Alegando-se necessidades do contexto e
considerando o que clama a maioria da sociedade, afastam-se direitos
constitucionais explícitos para aplicar a medida que melhor se adequa
aos interesses momentâneos de determinados estamentos.
Assistimos ao impeachment da
presidente Dilma Rousseff, sem ouvir a voz da razão do STF, a qual
deveria se ater aos pressupostos jurídicos, que em verdade, nunca
existiram no processo. A condenação estava definida, bastava construir
um caminho para o processo que aparentasse legitimá-la.
É notório que o Brasil vive uma crise
política, que alguns acreditavam estar superada após o processo de
afastamento da presidente Dilma Rousseff, o que não ocorreu. Assim, a
partir do momento em que esta crise, posta na sociedade e com reflexos
no Poder Executivo e Legislativo, passa a contaminar as instituições,
perdemos precedentes, segurança jurídica e garantias fundamentais
duramente constituídas.
Desde a retirada de uma presidente
democraticamente eleita, temos visto que medidas surgem para atender
finalidades escusas. Após este episódio de omissão da suprema corte, a
crise se tornou mais que política, revela-se, institucional.
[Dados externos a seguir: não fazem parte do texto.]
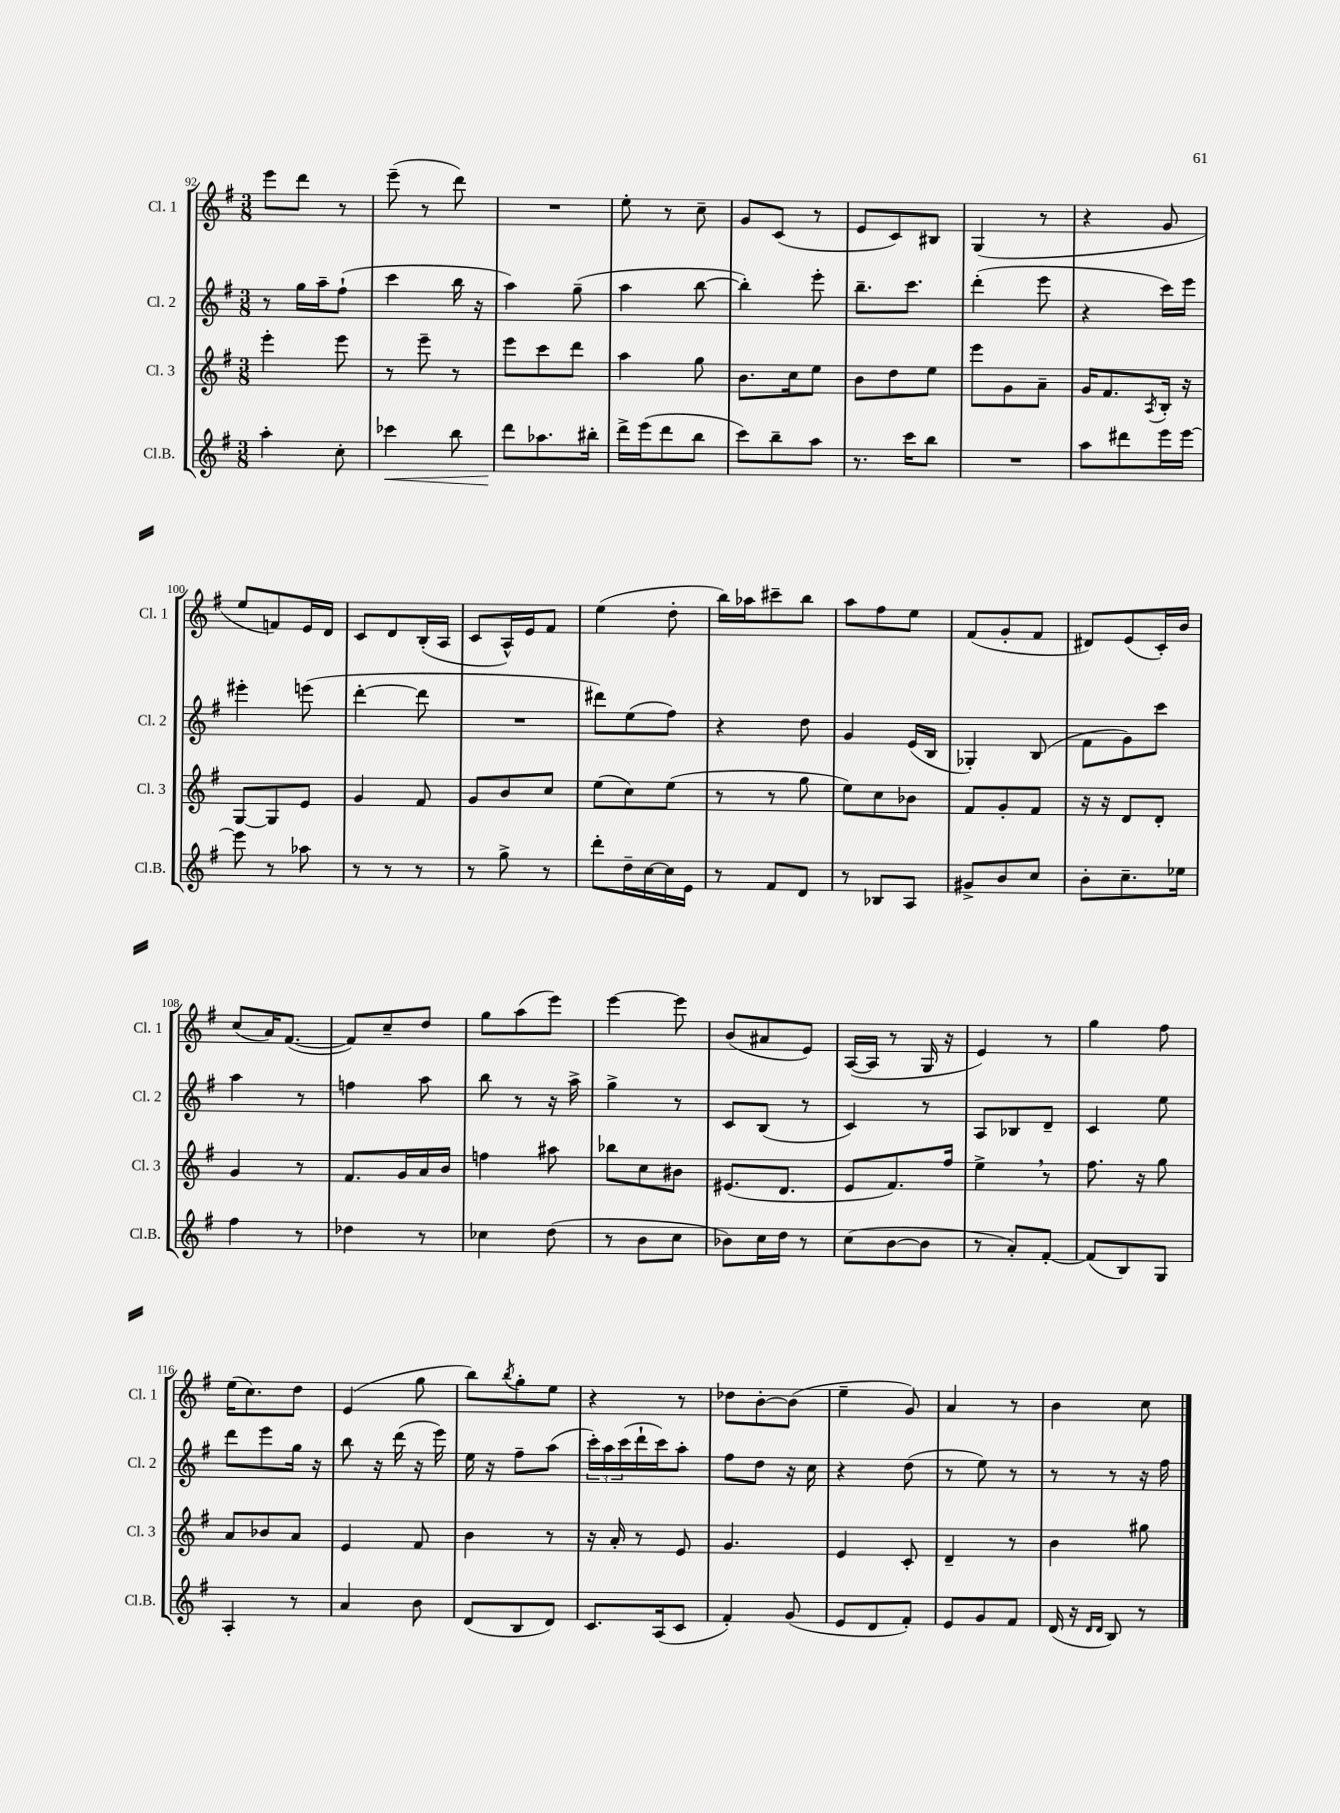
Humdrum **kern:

**kern	**kern	**kern	**kern
*staff4	*staff3	*staff2	*staff1
*clefG2	*clefG2	*clefG2	*clefG2
*k[f#]	*k[f#]	*k[f#]	*k[f#]
*M3/8	*M3/8	*M3/8	*M3/8
4aa'\	4eee'\	8r	8eee\L
.	.	16gg\LL	8ddd\J
.	.	16aa~\J	.
8cc'\	8eee\	(8ff#`\J	8r
=	=	=	=
4ccc-\	8r	4ccc\	(8eee~\
.	8eee~\	.	8r
8bb\	8r	16bb\	8ddd\)
.	.	16r	.
=	=	=	=
8ddd\L	8eee\L	4aa\)	4.r
8.aa-\	8ccc\	.	.
.	8ddd\J	(8gg~\	.
16bb#'\Jk	.	.	.
=	=	=	=
16ddd^\LL	4aa\	4aa\	8ee'\
(16eee\J	.	.	.
8ddd\	.	.	8r
8bb\J	8gg\	[8bb\	8cc~\
=	=	=	=
8ccc\L)	8.b\L	4bb'\])	8g/L
8bb~\	.	.	(8c/J
.	16cc\k	.	.
8aa\J	8ee\J	8eee'\	8r
=	=	=	=
8.r	8b\L	8.bb~\L	8e/L
.	8dd\	.	8c/)
16ccc\LK	.	8.ccc\J	.
8bb\J	8ee\J	.	8B#/J
=	=	=	=
4.r	8eee\L	(4ddd'\	(4G/
.	8g\	.	.
.	8a~\J	8eee\	8r
=	=	=	=
8aa\L	16g/LK	4r	4r
.	8.f#/	.	.
8ddd#\	.	.	.
.	8qA/	.	.
16eee\L	16B'/Jk	16ccc\LL)	8g/
[16eee\JJ	16r	16eee\JJ	.
=	=	=	=
8eee\]	[8G/L	4eee#'\	8ee/L
8r	8G/]	.	8f/)
8aa-\	8e/J	(8eee\	16e/L
.	.	.	16d/JJ
=	=	=	=
8r	4g/	[4ddd'\	8c/L
8r	.	.	8d/
8r	8f#/	8ddd\]	(16B'/L
.	.	.	16A/JJ
=	=	=	=
8r	8g/L	4.r	8c/L
8gg^\	8b/	.	16A^^/L)
.	.	.	16e/J
8r	8cc/J	.	8f#/J
=	=	=	=
8ddd'\L	(8ee\L	8ddd#\L)	(4ee\
16dd~\L	8cc\)	(8ee\	.
[16cc\	.	.	.
16cc\]	(8ee\J	8ff#\J)	8dd'\
16e\JJ	.	.	.
=	=	=	=
8r	8r	4r	16bb\LL)
.	.	.	16aa-\J
8f#/L	8r	.	8ccc#~\
8d/J	8gg\	8dd\	8bb\J
=	=	=	=
8r	8ee\L)	4g/	8aa\L
8B-/L	8cc\	.	8ff#\
8A/J	8b-\J	(16e/LL	8ee\J
.	.	16B/JJ	.
=	=	=	=
8g#^/L	8f#/L	4G-'/)	(8f#/L
8b/	8g'/	.	8g'/
8cc/J	8f#/J	(8B/	8f#/J
=	=	=	=
8b'\L	16r	8f#\L	8d#/L)
.	16r	.	.
8.cc~\	8d/L	8g\)	(8e/
.	8d'/J	8ccc\J	16c'/L)
16ee-\Jk	.	.	16b/JJ
=	=	=	=
4ff#\	4g/	4aa\	(8cc/L
.	.	.	16a/K)
.	.	.	([8.f#/J
8r	8r	8r	.
=	=	=	=
4dd-\	8.f#/L	4ff\	8f#/]L)
.	.	.	8cc~/
.	16g/L	.	.
8r	16a/	8aa\	8dd/J
.	16b/JJ	.	.
=	=	=	=
4cc-\	4ff\	8bb\	8gg\L
.	.	8r	(8aa\
(8dd\	8aa#\	16r	8eee\J)
.	.	16aa^\	.
=	=	=	=
8r	8bb-\L	4gg^\	[4eee\
8b\L	8cc\	.	.
8cc\J	8b#\J	8r	8eee\]
=	=	=	=
8b-\L)	(8.e#/L	8c/L	(8b/L
16cc\L	.	(8B/J	8a#/
16dd\JJ	8.d/J	.	.
8r	.	8r	8e/J)
=	=	=	=
(8cc\L	8e/L	4c/)	([16A/LL
.	.	.	16A/]JJ
[8b\	8.f#/)	.	8r
8b\]J	.	8r	16G/
.	16ff#/Jk	.	16r
=	=	=	=
8r	4ee^\	8A/L	4e/)
8a'/L)	.	8B-/	.
[8f#'/J	8r	8d~/J	8r
=	=	=	=
(8f#/]L	8.ff#\	4c/	4gg\
8B/)	.	.	.
.	16r	.	.
8G/J	8gg\	8ee\	8ff#\
=	=	=	=
4A'/	8a/L	8ddd\L	(16ee\LK
.	.	.	8.cc\)
.	8b-/	8eee\	.
8r	8a/J	16gg\Jk	8dd\J
.	.	16r	.
=	=	=	=
4a/	4e/	8bb\	(4e/
.	.	16r	.
.	.	(16ddd\	.
8b\	8f#/	16r	8gg\
.	.	16eee\)	.
=	=	=	=
(8d/L	4b\	16ee\	8bb\L)
.	.	16r	.
.	.	.	8qbb/
8B/	.	8ff#~\L	8gg'\
8d/J)	8r	(8aa\J	8ee\J
=	=	=	=
8.c/L	16r	24ccc'\LL)	4r
.	.	24aa\	.
.	16a'/	.	.
.	.	(24ccc\	.
.	8r	16ddd`\	.
(16A/k	.	16ccc\J)	.
8c/J	8e/	8aa'\J	8r
=	=	=	=
4f#'/)	4.g/	8ff#\L	8dd-\L
.	.	8dd\J	[8b'\
(8g/	.	16r	(8b\]J
.	.	16cc\	.
=	=	=	=
8e/L	4e/	4r	4ee~\
8d/	.	.	.
8f#'/J)	8c'/	(8dd\	8g/)
=	=	=	=
8e/L	4d~/	8r	4a/
8g/	.	8ee\)	.
8f#/J	8r	8r	8r
=	=	=	=
(16d/	4b\	8r	4b\
16r	.	.	.
16qqd/LL	.	.	.
16qqd/JJ	.	.	.
8B/)	.	8r	.
8r	8gg#\	16r	8cc\
.	.	16ff#\	.
==	==	==	==
*-	*-	*-	*-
A cena sempre reprisada das conduções
coercitivas, as prisões preventivas, muitas das quais injustificadas,
vazamentos seletivos e em momentos cruciais para o rumo da história, e
agora, a ordem de afastamento expedida pelo ministro do STF, Marco
Aurélio Mello, ao presidente do Senado Federal, Renan Calheiros (PMDB –
AL), por medida liminar, e o não acatamento da decisão pelo respectivo
parlamentar, demonstram que vivemos um período de incertezas e
inseguranças.
O desrespeito entre os poderes, para
além de atingir aqueles que hoje conduzem as instituições, agride,
sobretudo, as pessoas que mais precisam do amparo institucional. Isto se
reflete no dia a dia, com práticas autoritárias nas ruas e com o
agravamento da crise econômica, que atinge os setores mais carentes da
população.
O Supremo Tribunal Federal foi
idealizado para ser uma instância contra majoritária, guardião da
Constituição e bastão dos direitos das minorias, ou seja, em momentos de
intensas divergências, muitas vezes beirando a irracionalidade, deve
ser aquele que manifesta a razão, com sobriedade e distanciamento
político.
A omissão do STF em momentos cruciais e
a sua impaciente necessidade de protagonismo em outros, nos coloca
diante de um grave momento histórico. Aquele que deveria ser o símbolo
da garantia institucional transmite sintomas de ter se infectado.
O risco disso é adentrarmos em um
período sombrio, em que não se respeitará mais a Constituição e o
ordenamento jurídico, prevalecendo a lei do mais forte.
Nesse momento complexo nos parece pertinente a pergunta: há juízes em Berlim, e em Brasília?
*Vitor Marques é secretário Municipal de Juventude do PT de São Paulo, recém-formado em Direito pela PUC-SP.